GDPRでは、個人データをEU域内に保持しておくよう求めていますか?

いいえ。GDPRでは、EU域内に個人データを保持しておくことを義務付けていません。また、EU域外への移転についても新しい制限は設けていません。
EEA域内から域外に個人データを移動させる場合は、データに関わる個人に対してGDPRと同等のデータ保護を保証するための様々な規制が適用されます。

IPアドレスは「個人データ」ですか?

GDPRにおける「個人データ」とは、「自然人を特定した、あるいは特定可能なあらゆる情報」とあります。「特定可能な自然人」とは、名前やID(識別子)、位置情報、オンライン識別子または1つ以上の物理的、生理学的、遺伝的、心理的、経済的、文化的、社会的地位といった要素によって、直接的あるいは間接的に特定できる人、ということになります。
Geolocation Technologyが提供する「SURFPOINT™」データは、IPアドレスを判定し、おおよその位置、接続タイプ、会社名、組織名などの匿名情報を関連付ける機能で、個人ユーザーの氏名や正確な住所、その他の一意の識別子は含みません。現行の日本の個人情報保護法においてもIPアドレスは「個人情報」、「個人識別符号」ではないとされています。

弊社サービスご利用上の注意事項

GDPRは、弊社サービスご利用企業が個別に収集/保有する様々なデータとの組み合わせで、最終的にEU市民(個人)が特定できるのであれば、EU監督機関がIPアドレスを含めて、すべて個人データとみなすリスクがあることを意味しています。
例えば、企業が運営するWebサイトで、EU市民(個人)が旅行や宿泊、レストランを予約したり、ニュースや記事などを見たり、カタログや資料を請求するために、メールアドレスや氏名等の登録を求めるケースがあります。
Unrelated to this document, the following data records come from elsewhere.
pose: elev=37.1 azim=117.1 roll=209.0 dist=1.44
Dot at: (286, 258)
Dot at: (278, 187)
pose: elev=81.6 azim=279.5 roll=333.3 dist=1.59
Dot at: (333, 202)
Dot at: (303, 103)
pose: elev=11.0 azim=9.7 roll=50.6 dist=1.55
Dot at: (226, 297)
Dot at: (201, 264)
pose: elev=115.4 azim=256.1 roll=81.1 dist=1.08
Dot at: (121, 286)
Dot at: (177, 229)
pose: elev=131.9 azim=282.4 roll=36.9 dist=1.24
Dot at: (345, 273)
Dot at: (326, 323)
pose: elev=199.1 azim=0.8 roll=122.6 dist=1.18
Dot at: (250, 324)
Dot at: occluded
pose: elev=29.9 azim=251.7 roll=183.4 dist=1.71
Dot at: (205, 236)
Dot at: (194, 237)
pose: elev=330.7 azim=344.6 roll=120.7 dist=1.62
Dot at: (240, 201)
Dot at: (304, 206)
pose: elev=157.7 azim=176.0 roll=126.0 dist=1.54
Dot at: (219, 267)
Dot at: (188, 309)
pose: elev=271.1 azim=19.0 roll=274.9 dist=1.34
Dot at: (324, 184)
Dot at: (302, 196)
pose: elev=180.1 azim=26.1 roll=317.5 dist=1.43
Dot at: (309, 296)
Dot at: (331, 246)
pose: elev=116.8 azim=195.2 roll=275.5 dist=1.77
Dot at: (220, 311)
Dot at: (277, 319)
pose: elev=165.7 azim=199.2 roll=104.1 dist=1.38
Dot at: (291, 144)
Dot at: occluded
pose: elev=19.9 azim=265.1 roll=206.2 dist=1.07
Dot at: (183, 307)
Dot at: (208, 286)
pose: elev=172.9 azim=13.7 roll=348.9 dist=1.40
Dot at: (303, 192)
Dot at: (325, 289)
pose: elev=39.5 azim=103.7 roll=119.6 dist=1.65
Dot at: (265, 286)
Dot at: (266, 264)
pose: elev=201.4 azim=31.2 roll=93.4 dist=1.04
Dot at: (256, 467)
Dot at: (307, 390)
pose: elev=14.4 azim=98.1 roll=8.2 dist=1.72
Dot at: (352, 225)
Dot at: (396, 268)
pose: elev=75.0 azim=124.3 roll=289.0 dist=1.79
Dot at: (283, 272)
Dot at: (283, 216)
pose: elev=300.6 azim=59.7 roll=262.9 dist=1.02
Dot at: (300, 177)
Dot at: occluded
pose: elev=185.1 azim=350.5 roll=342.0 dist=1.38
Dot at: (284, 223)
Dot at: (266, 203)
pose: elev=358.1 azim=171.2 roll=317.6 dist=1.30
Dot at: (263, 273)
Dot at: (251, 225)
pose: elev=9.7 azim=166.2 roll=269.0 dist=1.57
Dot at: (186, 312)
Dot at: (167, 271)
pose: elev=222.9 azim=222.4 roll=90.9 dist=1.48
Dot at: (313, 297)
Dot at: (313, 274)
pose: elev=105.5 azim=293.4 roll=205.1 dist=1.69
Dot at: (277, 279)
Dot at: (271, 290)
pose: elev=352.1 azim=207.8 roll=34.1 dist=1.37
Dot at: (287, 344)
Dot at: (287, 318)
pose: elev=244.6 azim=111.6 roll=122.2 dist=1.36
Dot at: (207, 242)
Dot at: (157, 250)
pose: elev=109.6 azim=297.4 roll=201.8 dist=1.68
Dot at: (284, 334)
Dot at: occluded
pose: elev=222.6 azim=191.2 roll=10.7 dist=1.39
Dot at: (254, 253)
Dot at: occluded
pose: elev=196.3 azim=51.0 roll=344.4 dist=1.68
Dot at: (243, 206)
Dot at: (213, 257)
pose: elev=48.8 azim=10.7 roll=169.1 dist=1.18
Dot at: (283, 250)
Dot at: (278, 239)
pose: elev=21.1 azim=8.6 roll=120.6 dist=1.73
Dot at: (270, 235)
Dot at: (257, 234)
この場合、Web(認証)サーバーのログを見ることで、どのIPアドレスがどの個人に割り当てられたのかが分ります。さらにいえば、GDPRではデータ単体を見るのではなく、個人データの「処理の目的」を重視しています。処理の目的が明確である場合、その処理を行うために必要なデータはすべて個人データとして取り扱い、EU市民(個人)に対して丁寧に説明しなければなりません。

GDPRは個人に関する様々なデータを企業が処理する場合のルールを定めています。加えて、自分の個人データがどのように処理されるかについて、個人に最大限のコントロールを保証しています。

  • 個人の同意がなければならない。
  • 想定していないような個人データ処理をしてはならない。
  • どのような個人データ処理を行うか丁寧に説明しなければならない。
  • 処理の目的に照らして必要以上のデータを処理してはならない。
  • 処理の目的となる業務が完了した後は、個人データを保持し続けてはならない。
  • 企業はGDPRを順守していることをいつでも証明できなければならない。
  • リスクの大きさに応じて、必要なデータ保護のための対策を講じなければならない。

GDPRを正しく理解するには、データだけを見て個人データかどうかを考えるのではなく、データを処理する目的を中心にした考え方を理解することが大切です。